Column Management in CustomDataFrame

This guide covers how to work with columns in CustomDataFrame, including adding, removing, and managing column types.

Understanding Column Specifications (colspecs)

CustomDataFrame organizes columns into different types based on their purpose:

Input Types (Immutable)

Read-only data that shouldn’t be modified after loading. Types: input, data, constants, global_consts

Output Types (Mutable, Written to Files)

Data that will be written to output files. Types: output, writedata, writeseries, parameters, globals

Cache Types (Mutable, Temporary)

Intermediate calculations that don’t need to be saved. Types: cache, series_cache, parameter_cache, global_cache

Parameter Types (Global Values)

Values that are globally valid without an index. Types: parameters, globals, parameter_cache, global_cache

Series Types (Multiple Rows Per Index)

Data that may have multiple rows with the same index value. Types: series, writeseries, series_cache

Adding Columns

Removing Columns

Use the drop_column() method to remove columns:

# Drop a single column
df.drop_column('unwanted_col')

# The column is removed from both the data and column specifications

Note: This permanently removes the column. There is no undo.

Common Patterns

Pattern 1: Pre-creating Columns for Compute Operations

Some compute operations expect columns to exist:

# Pre-create columns that compute operations will populate
df['word_count'] = None
df['sentiment_score'] = None

# Then run compute operations that fill these columns
df.compute.run()

Pattern 2: Converting Column Types

To move a column to a different colspec type:

# Save the data
col_data = df['temp_col']

# Drop from current location
df.drop_column('temp_col')

# Re-add with new type
df.add_column('temp_col', col_data, colspec='output')
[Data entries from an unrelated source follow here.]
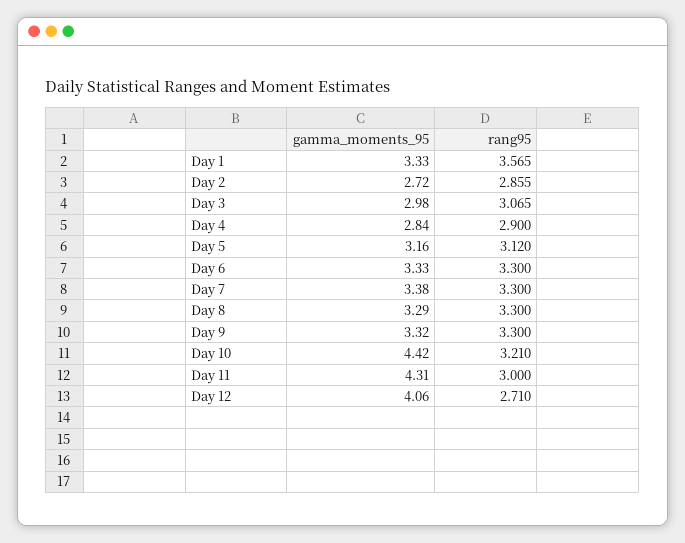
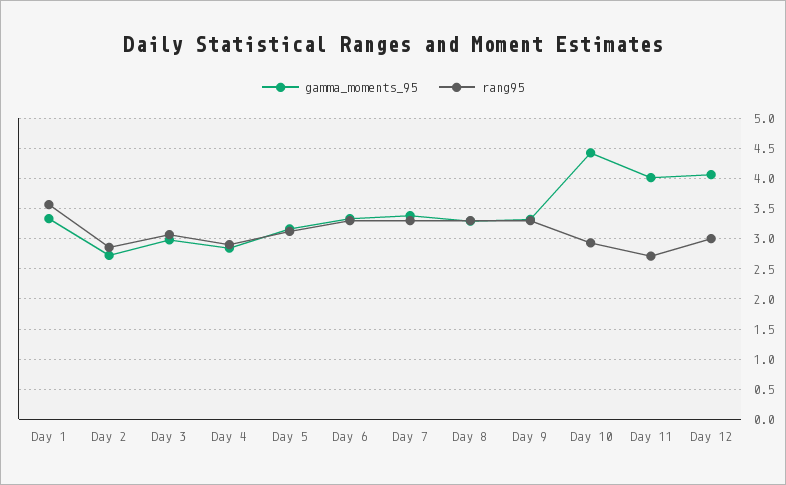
  {
    "gamma_moments_95": {
      "Day 1": 3.33,
      "Day 2": 2.72,
      "Day 3": 2.98,
      "Day 4": 2.84,
      "Day 5": 3.16,
      "Day 6": 3.33,
      "Day 7": 3.38,
      "Day 8": 3.29,
      "Day 9": 3.32,
      "Day 10": 4.42,
-     "Day 11": 4.31,
+     "Day 11": 4,
      "Day 12": 4.06
    },
    "rang95": {
      "Day 1": 3.565,
      "Day 2": 2.855,
      "Day 3": 3.065,
      "Day 4": 2.9,
      "Day 5": 3.12,
      "Day 6": 3.3,
      "Day 7": 3.3,
      "Day 8": 3.3,
      "Day 9": 3.3,
-     "Day 10": 3.21,
+     "Day 10": 2.9,
-     "Day 11": 3,
+     "Day 11": 2.7,
-     "Day 12": 2.71
+     "Day 12": 3
    }
  }

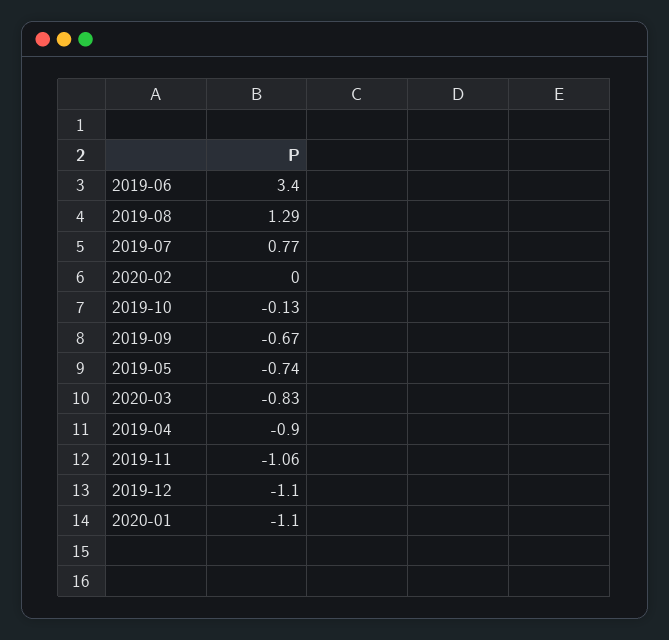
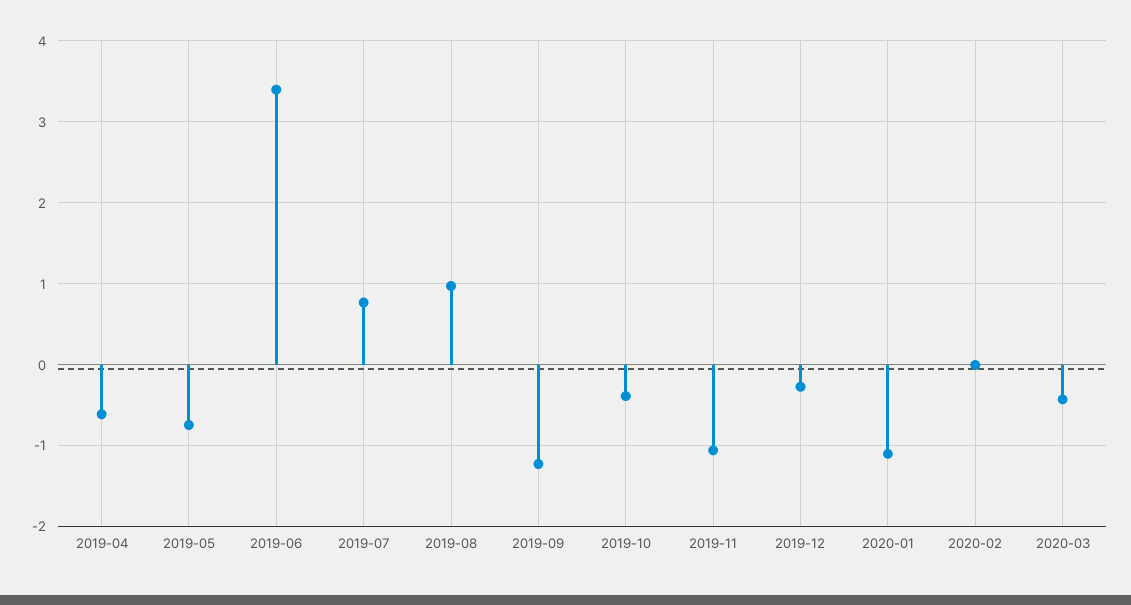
  {
    "2019-06": 3.4,
-   "2019-08": 1.29,
+   "2019-08": 1,
    "2019-07": 0.77,
    "2020-02": 0,
-   "2019-10": -0.13,
+   "2019-10": -0.4,
-   "2019-09": -0.67,
+   "2019-09": -1.2,
    "2019-05": -0.74,
-   "2020-03": -0.83,
+   "2020-03": -0.4,
-   "2019-04": -0.9,
+   "2019-04": -0.6,
    "2019-11": -1.06,
-   "2019-12": -1.1,
+   "2019-12": -0.3,
    "2020-01": -1.1
  }

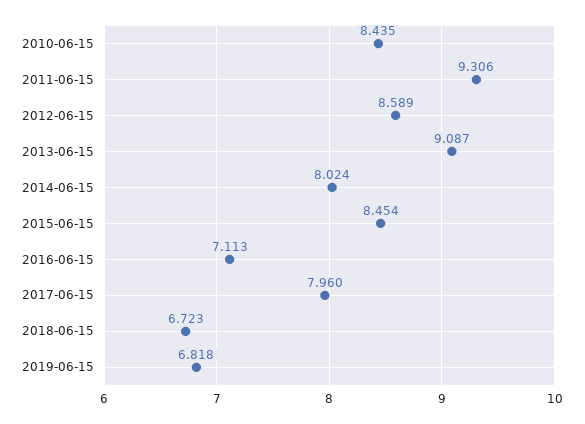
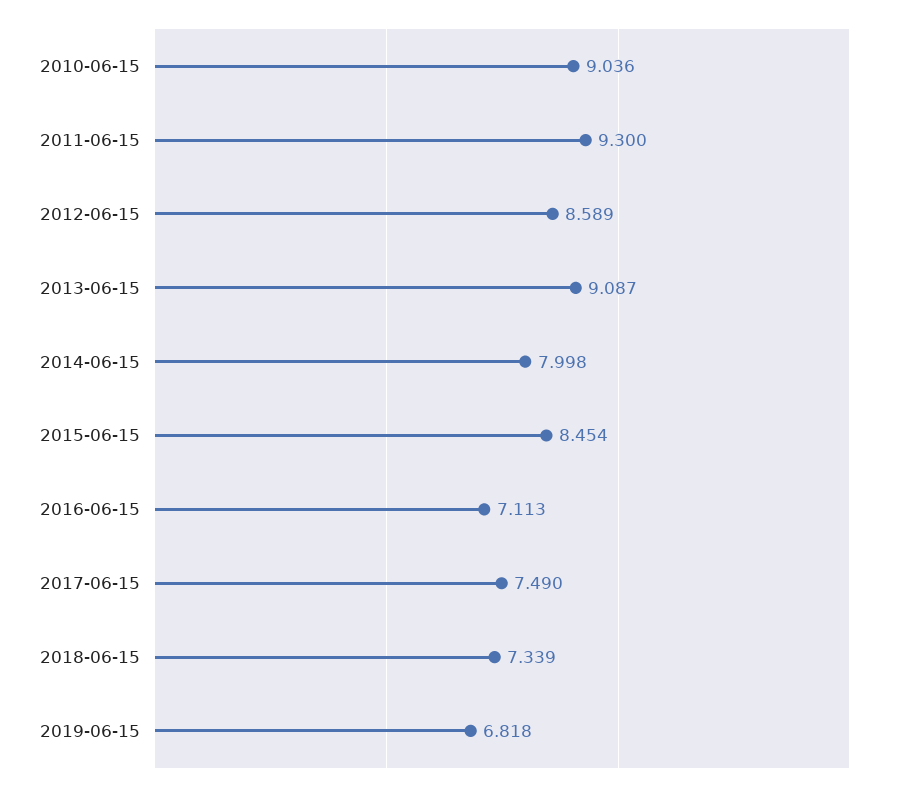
  {
-   "2010-06-15": 8.435,
+   "2010-06-15": 9.036,
-   "2011-06-15": 9.306,
+   "2011-06-15": 9.3,
    "2012-06-15": 8.589,
    "2013-06-15": 9.087,
-   "2014-06-15": 8.024,
+   "2014-06-15": 7.998,
    "2015-06-15": 8.454,
    "2016-06-15": 7.113,
-   "2017-06-15": 7.96,
+   "2017-06-15": 7.49,
-   "2018-06-15": 6.723,
+   "2018-06-15": 7.339,
    "2019-06-15": 6.818
  }

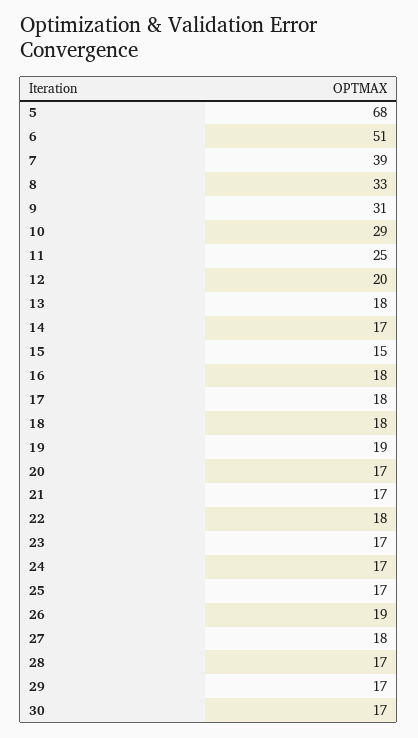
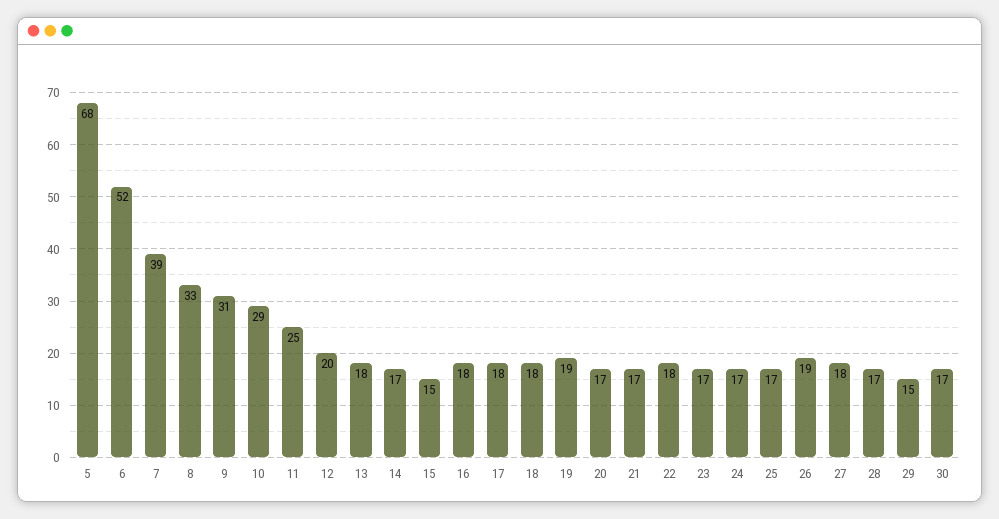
  {
    "5": 68,
-   "6": 51,
+   "6": 52,
    "7": 39,
    "8": 33,
    "9": 31,
    "10": 29,
    "11": 25,
    "12": 20,
    "13": 18,
    "14": 17,
    "15": 15,
    "16": 18,
    "17": 18,
    "18": 18,
    "19": 19,
    "20": 17,
    "21": 17,
    "22": 18,
    "23": 17,
    "24": 17,
    "25": 17,
    "26": 19,
    "27": 18,
    "28": 17,
-   "29": 17,
+   "29": 15,
    "30": 17
  }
Pattern 3: Working with Series Data (Multiple Rows Per Index)

For data with multiple rows per index value:

# Create a series with repeated indices
series_data = pd.Series([1, 2, 3, 4], index=['a', 'a', 'b', 'b'])

# This automatically goes to a series-type colspec
df['multi_value_col'] = series_data

Best Practices

  1. Use add_column() for clarity: When the column type matters, use add_column() with an explicit colspec parameter.

  2. Use direct assignment for quick work: For temporary calculations or when working interactively, direct assignment (df['col'] = value) is more concise.

  3. Choose the right colspec type:

    • Use input for source data that shouldn’t change

    • Use output for results you want to save

    • Use cache for intermediate calculations

    • Use parameters for global configuration values

  4. Validate before dropping: Check if a column exists before dropping to avoid errors:

    if 'col_name' in df.columns:
        df.drop_column('col_name')
    

Common Errors and Solutions

Error: Column already exists

# ❌ This raises ValueError
df.add_column('existing_col', [1, 2, 3])

Solution: Use direct assignment to replace values, or drop first:

# ✅ Replace values
df['existing_col'] = [1, 2, 3]

# ✅ Or drop and re-add
df.drop_column('existing_col')
df.add_column('existing_col', [1, 2, 3], colspec='output')

Error: Column not found

# ❌ This raises KeyError
df.drop_column('nonexistent_col')

Solution: Check if column exists first:

# ✅ Check first
if 'nonexistent_col' in df.columns:
    df.drop_column('nonexistent_col')

Error: Invalid colspec

# ❌ This raises ValueError
df.add_column('col', [1, 2, 3], colspec='invalid_type')

Solution: Use one of the valid colspec types listed at the top of this guide.